**Brief:** In the material below, write out each line word for word and omit the pictures.

-- Data extract follows --

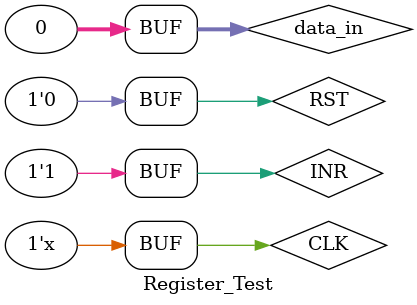
<source format=v>
`timescale 1ns / 1ps


module Register_Test();
    reg CLK,RST,INR;
reg [31:0]data_in;
wire [31:0]data_out;

always #10 CLK <= ~CLK;
initial begin
CLK <= 0;
RST <= 1;
INR <= 1;
#25
RST <= 0;
INR <= 1;
data_in <= 32'h11111111;
#25
RST <= 0;
INR <= 0;
data_in <= 32'h00000000;
#25
RST <= 0;
INR <= 1;
end

Register test(data_in,data_out,CLK,RST,INR);
endmodule

</source>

-- Data extract concluded --

**Problem solution:**
<source format=v>
`timescale 1ns / 1ps


module Register_Test();
    reg CLK,RST,INR;
reg [31:0]data_in;
wire [31:0]data_out;

always #10 CLK <= ~CLK;
initial begin
CLK <= 0;
RST <= 1;
INR <= 1;
#25
RST <= 0;
INR <= 1;
data_in <= 32'h11111111;
#25
RST <= 0;
INR <= 0;
data_in <= 32'h00000000;
#25
RST <= 0;
INR <= 1;
end

Register test(data_in,data_out,CLK,RST,INR);
endmodule

</source>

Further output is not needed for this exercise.